AIM: Please render every line of the items below as a Markdown table with the columns "No." and "Line," numbering the rows and leaving out blank lines.

Spatial layout items:

-=-=-

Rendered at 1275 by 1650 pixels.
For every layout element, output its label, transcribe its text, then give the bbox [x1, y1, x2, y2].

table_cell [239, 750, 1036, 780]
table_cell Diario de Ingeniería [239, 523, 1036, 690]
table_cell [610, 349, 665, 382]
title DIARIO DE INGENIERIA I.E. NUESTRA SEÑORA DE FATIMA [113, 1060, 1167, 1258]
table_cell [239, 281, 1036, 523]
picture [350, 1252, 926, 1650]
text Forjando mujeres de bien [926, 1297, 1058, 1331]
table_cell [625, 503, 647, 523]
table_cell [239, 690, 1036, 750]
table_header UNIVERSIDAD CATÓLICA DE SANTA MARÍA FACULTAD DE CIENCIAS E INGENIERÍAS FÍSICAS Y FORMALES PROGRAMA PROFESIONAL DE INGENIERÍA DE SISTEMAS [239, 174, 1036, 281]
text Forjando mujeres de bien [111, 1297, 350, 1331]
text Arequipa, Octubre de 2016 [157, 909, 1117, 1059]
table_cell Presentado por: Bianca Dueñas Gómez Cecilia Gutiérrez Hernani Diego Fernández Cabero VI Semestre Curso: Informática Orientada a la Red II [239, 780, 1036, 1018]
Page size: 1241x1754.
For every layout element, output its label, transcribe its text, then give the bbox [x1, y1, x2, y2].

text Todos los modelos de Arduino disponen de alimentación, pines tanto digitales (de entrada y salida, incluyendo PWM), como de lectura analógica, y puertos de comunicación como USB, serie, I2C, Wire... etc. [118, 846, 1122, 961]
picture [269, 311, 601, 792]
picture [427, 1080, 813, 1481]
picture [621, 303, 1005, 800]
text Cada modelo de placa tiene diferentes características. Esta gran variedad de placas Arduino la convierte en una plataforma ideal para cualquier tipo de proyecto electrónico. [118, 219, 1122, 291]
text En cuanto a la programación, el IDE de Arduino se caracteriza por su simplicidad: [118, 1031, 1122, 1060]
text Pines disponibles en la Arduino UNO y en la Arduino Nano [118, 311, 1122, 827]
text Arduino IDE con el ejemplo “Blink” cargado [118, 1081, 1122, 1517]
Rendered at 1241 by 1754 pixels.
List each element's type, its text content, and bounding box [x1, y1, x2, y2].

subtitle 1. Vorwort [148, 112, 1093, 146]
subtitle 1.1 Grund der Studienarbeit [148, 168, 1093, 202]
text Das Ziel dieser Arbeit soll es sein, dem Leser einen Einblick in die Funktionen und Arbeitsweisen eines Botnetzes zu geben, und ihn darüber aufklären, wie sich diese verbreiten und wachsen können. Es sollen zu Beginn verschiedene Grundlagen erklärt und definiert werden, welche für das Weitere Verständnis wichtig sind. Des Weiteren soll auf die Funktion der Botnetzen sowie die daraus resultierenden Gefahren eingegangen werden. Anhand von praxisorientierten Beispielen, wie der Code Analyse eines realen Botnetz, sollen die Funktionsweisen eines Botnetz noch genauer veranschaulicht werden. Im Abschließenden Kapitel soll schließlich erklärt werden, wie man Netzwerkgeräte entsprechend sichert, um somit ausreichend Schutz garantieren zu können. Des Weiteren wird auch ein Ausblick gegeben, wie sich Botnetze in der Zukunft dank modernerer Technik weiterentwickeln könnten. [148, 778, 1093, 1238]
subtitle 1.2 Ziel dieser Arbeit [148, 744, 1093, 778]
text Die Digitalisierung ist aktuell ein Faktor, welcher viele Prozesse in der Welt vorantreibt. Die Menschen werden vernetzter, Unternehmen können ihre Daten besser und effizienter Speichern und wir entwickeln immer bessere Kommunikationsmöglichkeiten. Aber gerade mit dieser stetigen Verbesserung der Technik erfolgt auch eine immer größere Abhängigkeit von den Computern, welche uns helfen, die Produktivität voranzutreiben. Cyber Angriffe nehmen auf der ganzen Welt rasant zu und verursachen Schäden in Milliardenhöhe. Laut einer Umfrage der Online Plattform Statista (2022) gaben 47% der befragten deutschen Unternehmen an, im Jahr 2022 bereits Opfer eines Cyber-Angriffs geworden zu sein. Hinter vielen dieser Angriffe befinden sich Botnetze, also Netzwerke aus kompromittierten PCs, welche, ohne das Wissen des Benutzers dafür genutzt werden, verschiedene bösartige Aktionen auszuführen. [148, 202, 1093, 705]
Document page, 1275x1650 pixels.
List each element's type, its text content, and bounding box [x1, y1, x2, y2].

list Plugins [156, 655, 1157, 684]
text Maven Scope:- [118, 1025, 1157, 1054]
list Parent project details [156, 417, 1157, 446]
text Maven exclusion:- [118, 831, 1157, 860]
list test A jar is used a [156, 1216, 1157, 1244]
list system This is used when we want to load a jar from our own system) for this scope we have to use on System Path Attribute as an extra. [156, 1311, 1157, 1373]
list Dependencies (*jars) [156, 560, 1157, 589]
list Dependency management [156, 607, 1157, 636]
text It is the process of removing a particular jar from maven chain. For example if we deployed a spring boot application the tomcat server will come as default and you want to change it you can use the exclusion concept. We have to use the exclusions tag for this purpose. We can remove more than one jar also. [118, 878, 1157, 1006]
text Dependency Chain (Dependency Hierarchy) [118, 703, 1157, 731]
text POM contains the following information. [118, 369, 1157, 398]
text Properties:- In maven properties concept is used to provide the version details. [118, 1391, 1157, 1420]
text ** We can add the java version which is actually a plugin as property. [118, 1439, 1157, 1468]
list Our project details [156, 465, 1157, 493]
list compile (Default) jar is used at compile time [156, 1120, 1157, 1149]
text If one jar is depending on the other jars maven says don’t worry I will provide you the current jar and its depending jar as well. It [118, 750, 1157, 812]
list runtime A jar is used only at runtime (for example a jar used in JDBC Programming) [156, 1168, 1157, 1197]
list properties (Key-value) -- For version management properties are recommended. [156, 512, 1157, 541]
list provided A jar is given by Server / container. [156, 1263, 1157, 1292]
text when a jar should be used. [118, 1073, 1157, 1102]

-=-=-

SOLUTION:
| No. | Line |
|---|---|
| 1 | Rendered at 1275 by 1650 pixels. |
| 2 | For every layout element, output its label, transcribe its text, then give the bbox [x1, y1, x2, y2]. |
| 3 | table_cell [239, 750, 1036, 780] |
| 4 | table_cell Diario de Ingeniería [239, 523, 1036, 690] |
| 5 | table_cell [610, 349, 665, 382] |
| 6 | title DIARIO DE INGENIERIA I.E. NUESTRA SEÑORA DE FATIMA [113, 1060, 1167, 1258] |
| 7 | table_cell [239, 281, 1036, 523] |
| 8 | picture [350, 1252, 926, 1650] |
| 9 | text Forjando mujeres de bien [926, 1297, 1058, 1331] |
| 10 | table_cell [625, 503, 647, 523] |
| 11 | table_cell [239, 690, 1036, 750] |
| 12 | table_header UNIVERSIDAD CATÓLICA DE SANTA MARÍA FACULTAD DE CIENCIAS E INGENIERÍAS FÍSICAS Y FORMALES PROGRAMA PROFESIONAL DE INGENIERÍA DE SISTEMAS [239, 174, 1036, 281] |
| 13 | text Forjando mujeres de bien [111, 1297, 350, 1331] |
| 14 | text Arequipa, Octubre de 2016 [157, 909, 1117, 1059] |
| 15 | table_cell Presentado por: Bianca Dueñas Gómez Cecilia Gutiérrez Hernani Diego Fernández Cabero VI Semestre Curso: Informática Orientada a la Red II [239, 780, 1036, 1018] |
| 16 | Page size: 1241x1754. |
| 17 | For every layout element, output its label, transcribe its text, then give the bbox [x1, y1, x2, y2]. |
| 18 | text Todos los modelos de Arduino disponen de alimentación, pines tanto digitales (de entrada y salida, incluyendo PWM), como de lectura analógica, y puertos de comunicación como USB, serie, I2C, Wire... etc. [118, 846, 1122, 961] |
| 19 | picture [269, 311, 601, 792] |
| 20 | picture [427, 1080, 813, 1481] |
| 21 | picture [621, 303, 1005, 800] |
| 22 | text Cada modelo de placa tiene diferentes características. Esta gran variedad de placas Arduino la convierte en una plataforma ideal para cualquier tipo de proyecto electrónico. [118, 219, 1122, 291] |
| 23 | text En cuanto a la programación, el IDE de Arduino se caracteriza por su simplicidad: [118, 1031, 1122, 1060] |
| 24 | text Pines disponibles en la Arduino UNO y en la Arduino Nano [118, 311, 1122, 827] |
| 25 | text Arduino IDE con el ejemplo “Blink” cargado [118, 1081, 1122, 1517] |
| 26 | Rendered at 1241 by 1754 pixels. |
| 27 | List each element's type, its text content, and bounding box [x1, y1, x2, y2]. |
| 28 | subtitle 1. Vorwort [148, 112, 1093, 146] |
| 29 | subtitle 1.1 Grund der Studienarbeit [148, 168, 1093, 202] |
| 30 | text Das Ziel dieser Arbeit soll es sein, dem Leser einen Einblick in die Funktionen und Arbeitsweisen eines Botnetzes zu geben, und ihn darüber aufklären, wie sich diese verbreiten und wachsen können. Es sollen zu Beginn verschiedene Grundlagen erklärt und definiert werden, welche für das Weitere Verständnis wichtig sind. Des Weiteren soll auf die Funktion der Botnetzen sowie die daraus resultierenden Gefahren eingegangen werden. Anhand von praxisorientierten Beispielen, wie der Code Analyse eines realen Botnetz, sollen die Funktionsweisen eines Botnetz noch genauer veranschaulicht werden. Im Abschließenden Kapitel soll schließlich erklärt werden, wie man Netzwerkgeräte entsprechend sichert, um somit ausreichend Schutz garantieren zu können. Des Weiteren wird auch ein Ausblick gegeben, wie sich Botnetze in der Zukunft dank modernerer Technik weiterentwickeln könnten. [148, 778, 1093, 1238] |
| 31 | subtitle 1.2 Ziel dieser Arbeit [148, 744, 1093, 778] |
| 32 | text Die Digitalisierung ist aktuell ein Faktor, welcher viele Prozesse in der Welt vorantreibt. Die Menschen werden vernetzter, Unternehmen können ihre Daten besser und effizienter Speichern und wir entwickeln immer bessere Kommunikationsmöglichkeiten. Aber gerade mit dieser stetigen Verbesserung der Technik erfolgt auch eine immer größere Abhängigkeit von den Computern, welche uns helfen, die Produktivität voranzutreiben. Cyber Angriffe nehmen auf der ganzen Welt rasant zu und verursachen Schäden in Milliardenhöhe. Laut einer Umfrage der Online Plattform Statista (2022) gaben 47% der befragten deutschen Unternehmen an, im Jahr 2022 bereits Opfer eines Cyber-Angriffs geworden zu sein. Hinter vielen dieser Angriffe befinden sich Botnetze, also Netzwerke aus kompromittierten PCs, welche, ohne das Wissen des Benutzers dafür genutzt werden, verschiedene bösartige Aktionen auszuführen. [148, 202, 1093, 705] |
| 33 | Document page, 1275x1650 pixels. |
| 34 | List each element's type, its text content, and bounding box [x1, y1, x2, y2]. |
| 35 | list Plugins [156, 655, 1157, 684] |
| 36 | text Maven Scope:- [118, 1025, 1157, 1054] |
| 37 | list Parent project details [156, 417, 1157, 446] |
| 38 | text Maven exclusion:- [118, 831, 1157, 860] |
| 39 | list test A jar is used a [156, 1216, 1157, 1244] |
| 40 | list system This is used when we want to load a jar from our own system) for this scope we have to use on System Path Attribute as an extra. [156, 1311, 1157, 1373] |
| 41 | list Dependencies (*jars) [156, 560, 1157, 589] |
| 42 | list Dependency management [156, 607, 1157, 636] |
| 43 | text It is the process of removing a particular jar from maven chain. For example if we deployed a spring boot application the tomcat server will come as default and you want to change it you can use the exclusion concept. We have to use the exclusions tag for this purpose. We can remove more than one jar also. [118, 878, 1157, 1006] |
| 44 | text Dependency Chain (Dependency Hierarchy) [118, 703, 1157, 731] |
| 45 | text POM contains the following information. [118, 369, 1157, 398] |
| 46 | text Properties:- In maven properties concept is used to provide the version details. [118, 1391, 1157, 1420] |
| 47 | text ** We can add the java version which is actually a plugin as property. [118, 1439, 1157, 1468] |
| 48 | list Our project details [156, 465, 1157, 493] |
| 49 | list compile (Default) jar is used at compile time [156, 1120, 1157, 1149] |
| 50 | text If one jar is depending on the other jars maven says don’t worry I will provide you the current jar and its depending jar as well. It [118, 750, 1157, 812] |
| 51 | list runtime A jar is used only at runtime (for example a jar used in JDBC Programming) [156, 1168, 1157, 1197] |
| 52 | list properties (Key-value) -- For version management properties are recommended. [156, 512, 1157, 541] |
| 53 | list provided A jar is given by Server / container. [156, 1263, 1157, 1292] |
| 54 | text when a jar should be used. [118, 1073, 1157, 1102] |